Especially since the United States put its weight behind the Vance-Owen peace plan for Bosnia earlier this month and called for a NATO role in its eventual enforcement, the 16-nation organization appears to have forgotten its recent identity crisis.

"Those 40 years of dress rehearsals are finally paying off," says one NATO diplomat, acknowledging that the organization's success at this "particularly complicated peace-enforcing mission" could determine its future credibility. "It's something we have to get right."

Yet despite the Alliance's regained sense of purpose, alarms are sounding both inside NATO headquarters here and outside among security specialists over planned troop reductions by NATO member countries. Concern is growing that the soldiers will not be available to maintain basic defense and undertake the tasks like rapid intervention and peace enforcement the Alliance envisions in a destabilized, post-Soviet Europe.

At a Munich conference earlier this month, NATO Secretary-General Manfred Worner warned that "the current pace of conventional force reductions of the Alliance is having a severe impact on the composition and size of our main defense forces." He said the "Allies must make more effort if they ... are not to lose credibility."

Privately, NATO officials are even more direct, saying announced troop cuts will make a country like Belgium, whose defense minister plans to slash armed forces in half, or the Netherlands, which has announced a 43 percent troop reduction, less dependable partners.

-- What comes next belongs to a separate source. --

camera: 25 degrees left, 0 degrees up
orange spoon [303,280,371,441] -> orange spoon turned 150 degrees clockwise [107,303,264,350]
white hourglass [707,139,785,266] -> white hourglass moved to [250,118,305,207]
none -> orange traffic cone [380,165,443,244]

German Chancellor Helmut Kohl sent chills through European security circles this month when he suggested Germany reduce its Army below the 370,000 minimum it had committed to when NATO ministers laid out the Alliance's broader stabilization role in December.

"Barely more than a month after the ministers meeting in December their plan is completely void," says Frric Bozo, European security specialist with the French Institute for International Relations in Paris.

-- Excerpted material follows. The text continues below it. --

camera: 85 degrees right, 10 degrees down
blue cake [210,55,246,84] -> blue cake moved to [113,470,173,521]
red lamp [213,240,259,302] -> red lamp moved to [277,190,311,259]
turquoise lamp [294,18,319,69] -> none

"The Belgian, Dutch, and German [reduction plans] are posing serious questions about NATO's legitimacy as a security organization," Mr. Bozo.

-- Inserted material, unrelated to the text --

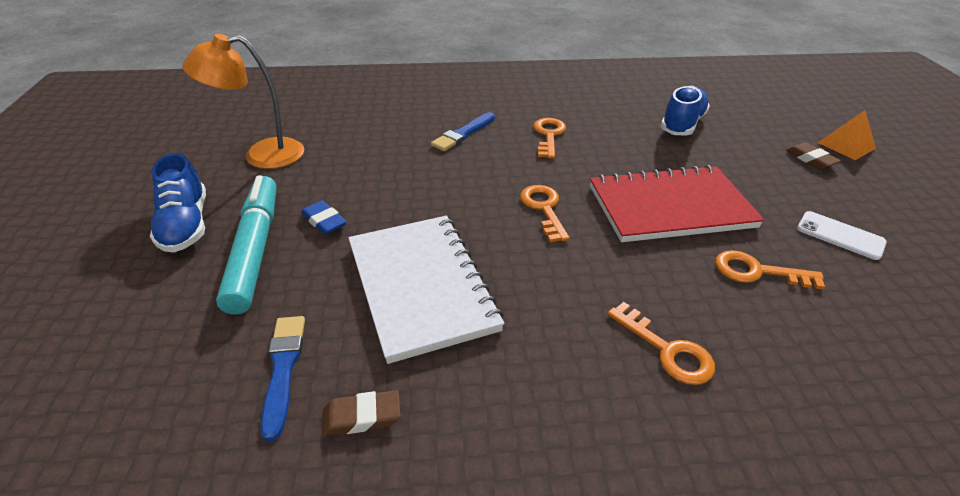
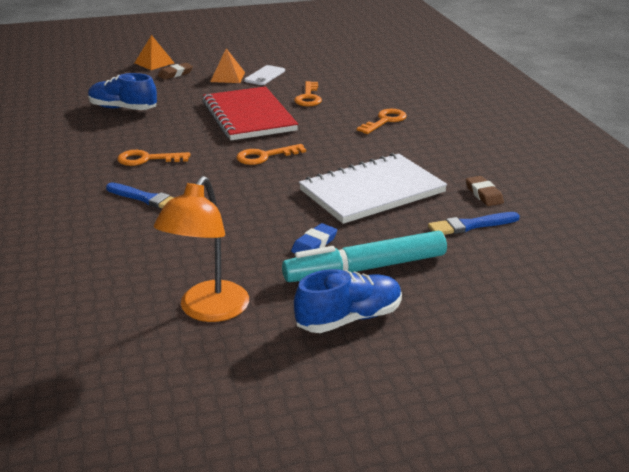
camera: 100 degrees left, 10 degrees down
orange lamp [182,34,304,169] -> orange lamp turned 45 degrees clockwise [154,176,249,322]
none -> orange pyramid [210,48,245,83]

Although NATO officials and diplomats say no concrete numbers have yet been determined for an eventual Bosnian peace force, observers say the Alliance has the 25,000-45,000 soldiers that a peace-enforcement force would require.

But even then, at the upper reaches it would be a "cobbling together" that would become difficult beyond 40,000, says Michael Dewar, deputy director of the International Institute for Strategic Studies in London. "A lot would depend on the cooperation of the parties on the ground," he adds. "If the going got rough, that 40,000 wouldn't be enough."

The Alliance is also anticipating a call to enforce the United Nations no-fly zone over Bosnia. Though this assignment is not affected by the troop-reduction issue, it is still embroiled in controversy.

The problem is that NATO's 18 AWACS aircraft, surveillance planes needed to enforce the flight ban, are commanded by a German general and a third of the crew are Germans. But Germany's Constitution prohibits the deployment of the German military outside the NATO area, and all efforts to amend the Constitution have failed.

Despite these complications, the prospect of being assigned a role in Bosnia by the UN has invigorated NATO.

For one thing, it would allow the Alliance to put its strategy of cooperation with the former Warsaw Pact countries to work. NATO officials anticipate that any peace-enforcement force it deploys will include soldiers from Eastern European countries.

"For political as well as operational reasons we will want to have troops not just from NATO but from elsewhere, like Russia and Ukraine," says a senior NATO diplomat. "That way it will be neutral, a true UN operation."

NATO's evolution toward a role serving the UN has led to an evolution by hesitant NATO member France toward closer cooperation with the Alliance.

ACKNOWLEDGING their country's shift, French observers say it was made possible by NATO's own willingness to "efface" its Atlantic (and US-dominated) identity.

"Once it is clear that an operation is a UN mandate, we say why not employ the resources of the Alliance?" says a senior official at the French Foreign Ministry. The only points at which the French would balk, he says, is "integrated planning, because we are not part of the integrated command," and putting French soldiers under an American general when few or no US soldiers are involved.

But even France has questions about how many troops it would have available to contribute to a force in Bosnia.

With nearly 10,000 French troops already under the UN's blue helmet, coming up with more troops could be difficult.

"The French will raise volunteers where they can find them, but they won't be from the same unit, which raises questions of effectiveness and preparedness," Mr. Dewar says.

Such difficulties are likely to leave France contemplating many of the same questions about conscriptive armies and troop levels that other European countries are asking.

NATO officials say it is not such questioning that worries them but the public sentiment that with the cold war over and Europe falling into recession, the military is a luxury that can no longer be afforded. "We realize that everyone wants the peace dividend," says one NATO diplomat, "but the new insecurities we're facing cannot be wished away."